— Что я должен сказать зятю халифа, господин?
— Ничего!
С этими словами ишан с силой вонзил вилы в грудь Амирджакова. Сдерживаемая ярость была такова, что, и повалив, он пригвоздил его к куче навоза.
— Ты, Амирджан-отцеубийца, клялся, что готов жрать навоз ради величия веры, ну и жри!
Не обращая внимания на дикие вопли умирающего, святой ишан поднялся по крутым камням и исчез в дверях. Но он, видимо, успел отдать приказание своему помощнику.
Люди Амирджанова даже не успели подбежать к своему хозяину, бившемуся в агонии, как на них накинулись, связали им руки и повели мимо ничего не понимающего доктора. Губы его шевелились. Пётр Иванович говорил вслух, но слова его мог здесь понять только он сам: — Tustitia, veritas! Pereat mundus, fiat justitia!
Он всё стоял посреди двора, высоко подняв плечи и засунув руки в карманы своей потёртой военной тужурки.
— Юнус сказал: найди доктора, обязателью найди. Скажи ему, что друг Файзи совсем плохой. Если не дать ему лекарства, пропадёт. Доктора нужно.
— Я еду, — сказал Пётр Иванович.
Переминаясь с ноги на ногу, плотный таджик смотрел на свои босые ступ-ни, покрытые пылью и грязью, и пошевелил пальцами. Он ничего не добавил, а только монотонно повторял: «Файзи плохой. Доктора нужно». Он не хотел даже присесть, а всё стоял и монотонно повторял: «Доктора нужно».
Глядя на здоровое, с ярким румянцем лицо Пулата, никто бы не поверил, что он шёл почти без отдыха полтора суток. По расчётам Пантелеймона Кондратьевича, добровольческий отряд Файзи оперировал где-то близ селения Марджерум. Значит, Пулат за тридцать пять часов прошёл около ста вёрст. Невероятно, но так.
Рыхлый по внешности, Пулах оказался крепким, с железными мускулами и стальными ногами парнем. Близко поставленные карие, под соболиными бровями глаза, отнюдь не уставшие, с выражением спокойного достоинства следили за лицами командиров и бойцов. Он, Пулат, производил впечатление силы и разума всем своим богатырским видом и, особенно, одухотворенным, бронзовым, классически красивым лицом, с ястребиным носом, лбом мыслителя, энергичным, слегка скрытым под волнистой бородой подбородком. Он стоя пил чай и неторопливо клал в рот куски хлеба, тщательно разжевывая их крупными белыми зубами.

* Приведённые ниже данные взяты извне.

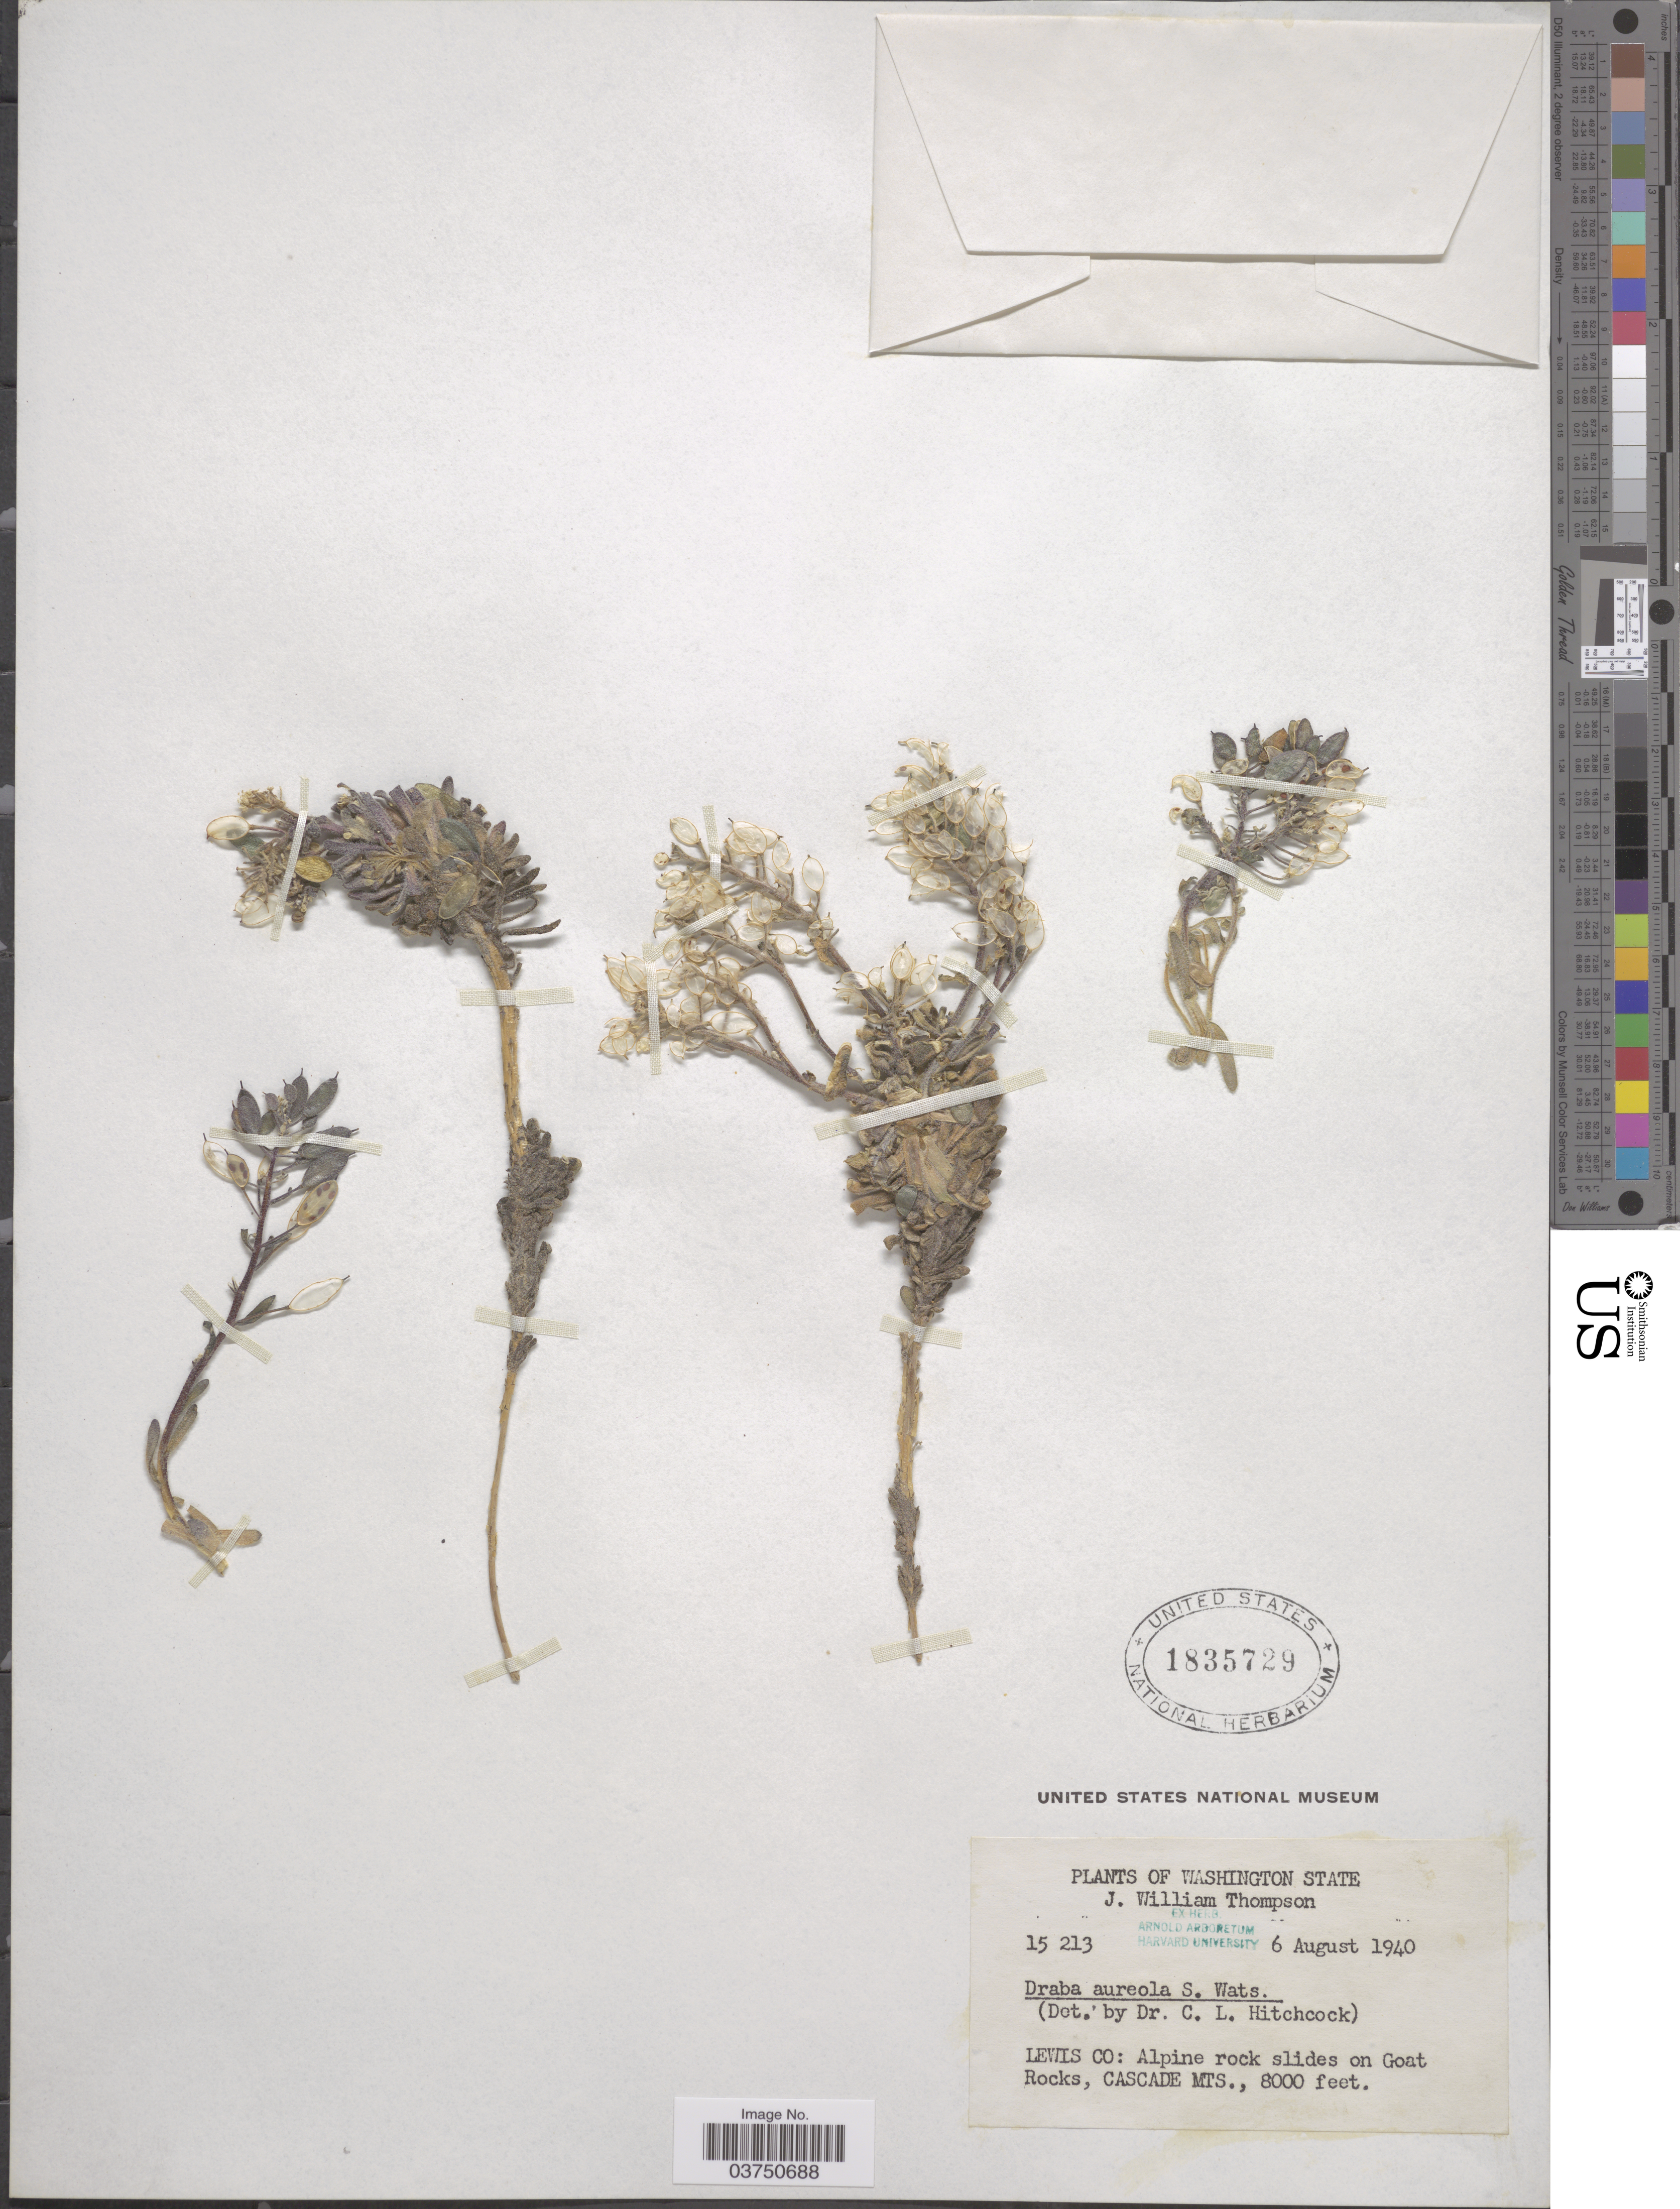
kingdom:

— Великолепный человеческий экземпляр... Пограничник бы из него получился! Сто вёрст за тридцать пять часов, — сказал Пантелеймон Кондратьевич, — поразительно для нас, жителей равнин, но вполне естественно для горца. Примеров я бы мог привести немало. Такой, как Пулат, в дороге идёт быстрой, короткой и неутомимой походкой. Дыхание у него превосходное, выносливость потрясающая. Даже изнемогая от усталости, всё равно он заставляет себя идти — и идёт. Холод, жара Пулата не беспокоят, насморком он не страдает, доктор. В случае чего спит и на морозе, не чета джеклондоновским героям, которые что-то уж очень быстро замерзали. И не коченеет, хоть одежда скудная. И без пищи обходится подолгу. Таких, как Пулата, я знаю ещё. Возьмите, например, Шамурата, проводника из Кала-и-Хумба. Он прошёл со срочным пакетом до Гарма сто вёрст тоже за полтора суток, да ещё по сумасшедшим оврингам, снегам и льдам хребта Петра Первого. Ходоки они отличные. Но вот меня интересует одно дело...
И он обратился к Пулату:
— А как ты, Пулат, прошел мимо воров и бандитов?
— А что мне? Кому какое дело до человека, у которого кроме рубахи, поясного платка да латаных штанов ничего нет?
Пулата отвели в столовую, накормили обедом, а Пантелеймон Кондратьевич пригласил доктора:
— Зайдем в штаб. Посидим за столом... Пораскинем мозгами.
Только при самом пылком воображении тростниковый шалаш, наподобие хижины африканских негров, мог сойти за штабное помещение. Роль стола выполнял патронный ящик. Сидеть же приходилось на связках камыша или прямо на полу. Развешенные на стенах винтовки, клинки придавали шалашу обжитый и в то же время воинственный вид.
— Чёрт, — сказал очень спокойно Пантелеймон Кондратьевич, что совершенно не соответствовало резкому шлепку, которым он сразил комара, впившегося ему в висок, — вот гады, даже днём жалят.